Dataset entries:
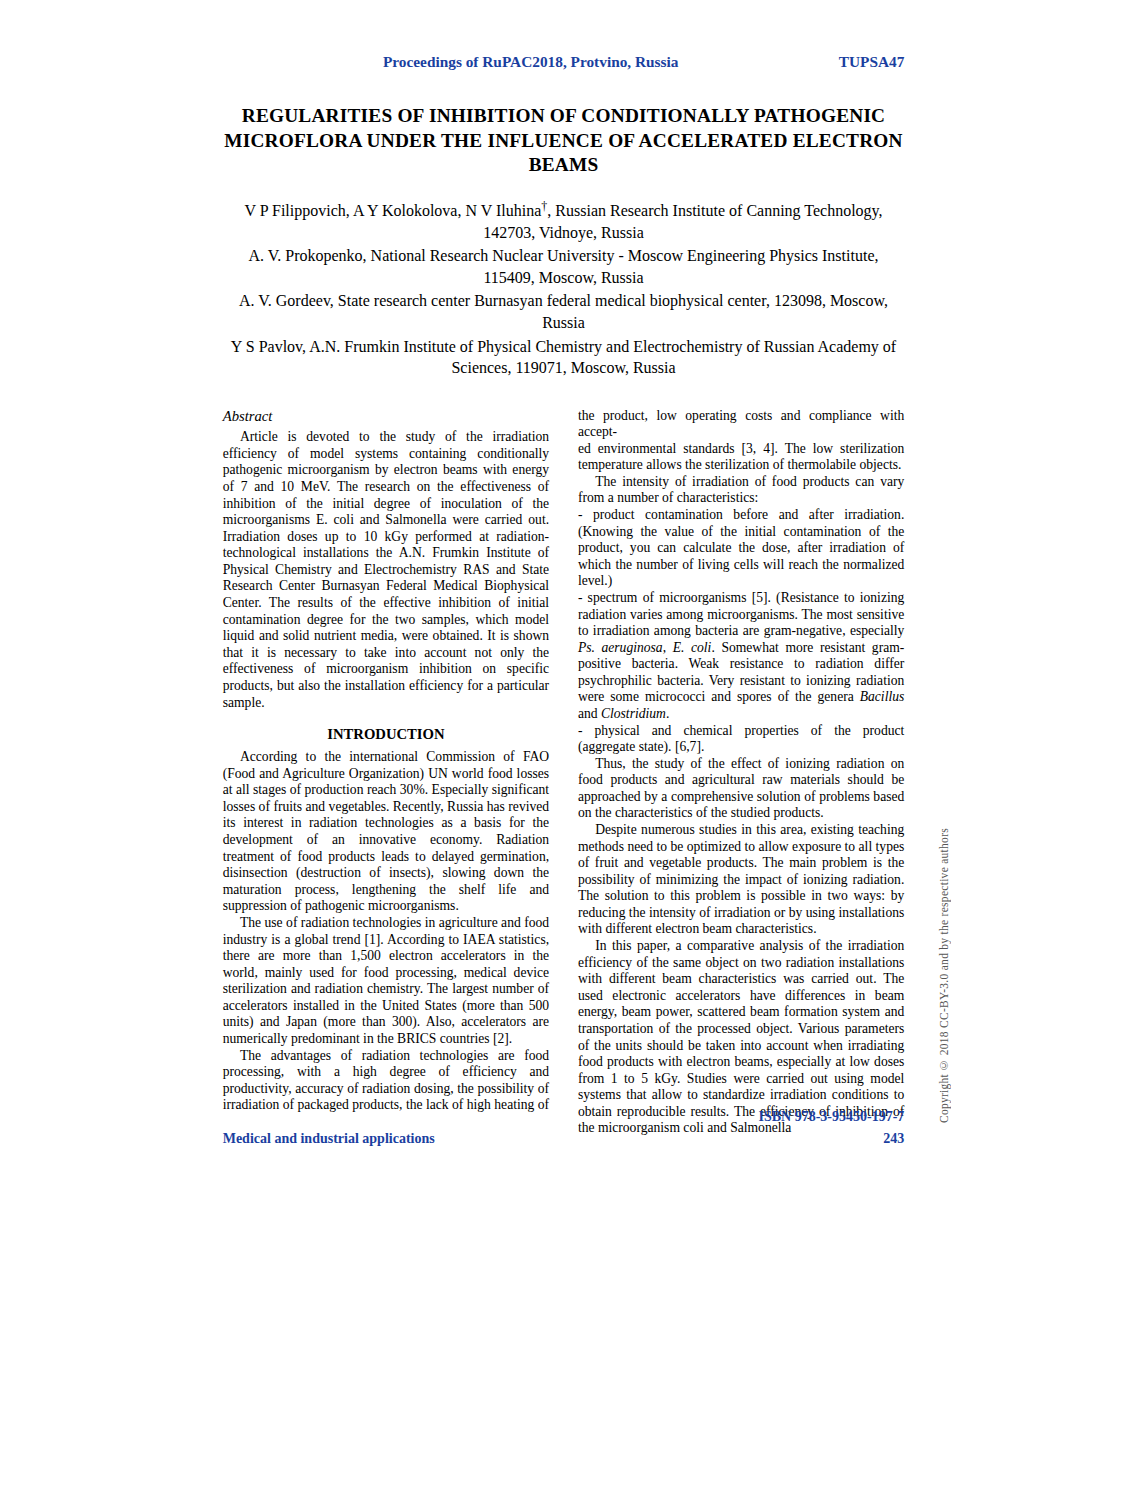Proceedings of RuPAC2018, Protvino, Russia TUPSA47
Regularities of Inhibition of Conditionally Pathogenic Microflora Under the Influence of Accelerated Electron Beams
V P Filippovich, A Y Kolokolova, N V Iluhina†, Russian Research Institute of Canning Technology, 142703, Vidnoye, Russia
A. V. Prokopenko, National Research Nuclear University - Moscow Engineering Physics Institute, 115409, Moscow, Russia
A. V. Gordeev, State research center Burnasyan federal medical biophysical center, 123098, Moscow, Russia
Y S Pavlov, A.N. Frumkin Institute of Physical Chemistry and Electrochemistry of Russian Academy of Sciences, 119071, Moscow, Russia
Abstract
Article is devoted to the study of the irradiation efficiency of model systems containing conditionally pathogenic microorganism by electron beams with energy of 7 and 10 MeV. The research on the effectiveness of inhibition of the initial degree of inoculation of the microorganisms E. coli and Salmonella were carried out. Irradiation doses up to 10 kGy performed at radiation-technological installations the A.N. Frumkin Institute of Physical Chemistry and Electrochemistry RAS and State Research Center Burnasyan Federal Medical Biophysical Center. The results of the effective inhibition of initial contamination degree for the two samples, which model liquid and solid nutrient media, were obtained. It is shown that it is necessary to take into account not only the effectiveness of microorganism inhibition on specific products, but also the installation efficiency for a particular sample.
Introduction
According to the international Commission of FAO (Food and Agriculture Organization) UN world food losses at all stages of production reach 30%. Especially significant losses of fruits and vegetables. Recently, Russia has revived its interest in radiation technologies as a basis for the development of an innovative economy. Radiation treatment of food products leads to delayed germination, disinsection (destruction of insects), slowing down the maturation process, lengthening the shelf life and suppression of pathogenic microorganisms.
The use of radiation technologies in agriculture and food industry is a global trend [1]. According to IAEA statistics, there are more than 1,500 electron accelerators in the world, mainly used for food processing, medical device sterilization and radiation chemistry. The largest number of accelerators installed in the United States (more than 500 units) and Japan (more than 300). Also, accelerators are numerically predominant in the BRICS countries [2].
The advantages of radiation technologies are food processing, with a high degree of efficiency and productivity, accuracy of radiation dosing, the possibility of irradiation of packaged products, the lack of high heating of the product, low operating costs and compliance with accept-
ed environmental standards [3, 4]. The low sterilization temperature allows the sterilization of thermolabile objects.
The intensity of irradiation of food products can vary from a number of characteristics:
- product contamination before and after irradiation. (Knowing the value of the initial contamination of the product, you can calculate the dose, after irradiation of which the number of living cells will reach the normalized level.)
- spectrum of microorganisms [5]. (Resistance to ionizing radiation varies among microorganisms. The most sensitive to irradiation among bacteria are gram-negative, especially Ps. aeruginosa, E. coli. Somewhat more resistant gram-positive bacteria. Weak resistance to radiation differ psychrophilic bacteria. Very resistant to ionizing radiation were some micrococci and spores of the genera Bacillus and Clostridium.
- physical and chemical properties of the product (aggregate state). [6,7].
Thus, the study of the effect of ionizing radiation on food products and agricultural raw materials should be approached by a comprehensive solution of problems based on the characteristics of the studied products.
Despite numerous studies in this area, existing teaching methods need to be optimized to allow exposure to all types of fruit and vegetable products. The main problem is the possibility of minimizing the impact of ionizing radiation. The solution to this problem is possible in two ways: by reducing the intensity of irradiation or by using installations with different electron beam characteristics.
In this paper, a comparative analysis of the irradiation efficiency of the same object on two radiation installations with different beam characteristics was carried out. The used electronic accelerators have differences in beam energy, beam power, scattered beam formation system and transportation of the processed object. Various parameters of the units should be taken into account when irradiating food products with electron beams, especially at low doses from 1 to 5 kGy. Studies were carried out using model systems that allow to standardize irradiation conditions to obtain reproducible results. The efficiency of inhibition of the microorganism coli and Salmonella
ISBN 978-3-95450-197-7
Medical and industrial applications 243
Copyright © 2018 CC-BY-3.0 and by the respective authors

● **Action item**: What you give back should be exactly the lines from the top of the data above down to and including the line with "Introduction", minus any pictures.

● **Expected answer**:
Proceedings of RuPAC2018, Protvino, Russia TUPSA47
Regularities of Inhibition of Conditionally Pathogenic Microflora Under the Influence of Accelerated Electron Beams
V P Filippovich, A Y Kolokolova, N V Iluhina†, Russian Research Institute of Canning Technology, 142703, Vidnoye, Russia
A. V. Prokopenko, National Research Nuclear University - Moscow Engineering Physics Institute, 115409, Moscow, Russia
A. V. Gordeev, State research center Burnasyan federal medical biophysical center, 123098, Moscow, Russia
Y S Pavlov, A.N. Frumkin Institute of Physical Chemistry and Electrochemistry of Russian Academy of Sciences, 119071, Moscow, Russia
Abstract
Article is devoted to the study of the irradiation efficiency of model systems containing conditionally pathogenic microorganism by electron beams with energy of 7 and 10 MeV. The research on the effectiveness of inhibition of the initial degree of inoculation of the microorganisms E. coli and Salmonella were carried out. Irradiation doses up to 10 kGy performed at radiation-technological installations the A.N. Frumkin Institute of Physical Chemistry and Electrochemistry RAS and State Research Center Burnasyan Federal Medical Biophysical Center. The results of the effective inhibition of initial contamination degree for the two samples, which model liquid and solid nutrient media, were obtained. It is shown that it is necessary to take into account not only the effectiveness of microorganism inhibition on specific products, but also the installation efficiency for a particular sample.
Introduction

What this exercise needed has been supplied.